This is ****ing epic great release!! BUDDY TEAM FOR LIFE!

----------


## Thongir

Can't download it. Any one knows why?

----------


## dzucco

Thongir, try looking on the post date.

----------


## sasagwen

buddy bot is bad !

----------


## RakshaKnuts

Awesome work

----------


## dervd

This is great, thanks a lot.

----------


## nnapior

Hi,
New to forum, but I was wondering what happened to this project? I have honorbuddy and its great! saw this and was very excited! I tried to download and got "page was not found" just curious to see if the project is still active.

----------


## Chucksta

> Hi,
> New to forum, but I was wondering what happened to this project? I have honorbuddy and its great! saw this and was very excited! I tried to download and got "page was not found" just curious to see if the project is still active.
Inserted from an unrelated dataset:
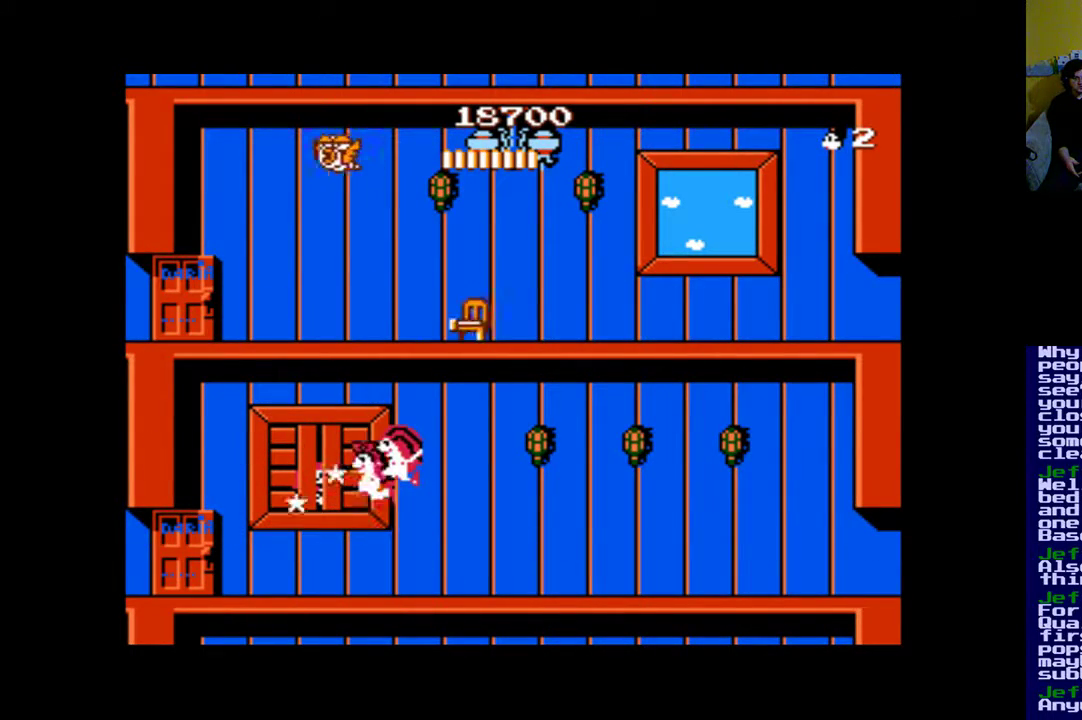
{"buttons": [], "events": [[17, "A", "up"], [117, "A", "down"], [183, "A", "up"], [250, "A", "down"], [350, "A", "up"], [383, "A", "down"], [483, "A", "up"]]}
It was halted primarily due to the virtually daily updates that required constant fixing of the bot. 

I was developing plugins for GW2buddy and DemonBuddy; lots of fun  :Smile:  I think I could've cried when they halted work on GW2buddy, but it got me into the game hacking side of the industry, due to wanting to make my own bots and hacks  :Big Grin:  
I left that behind many months ago now, and I am currently working on the getMaNGOS WoW server emulator project. Got to love the grey area, not illegal but frowned upon, side of the gaming world  :Smile:

----------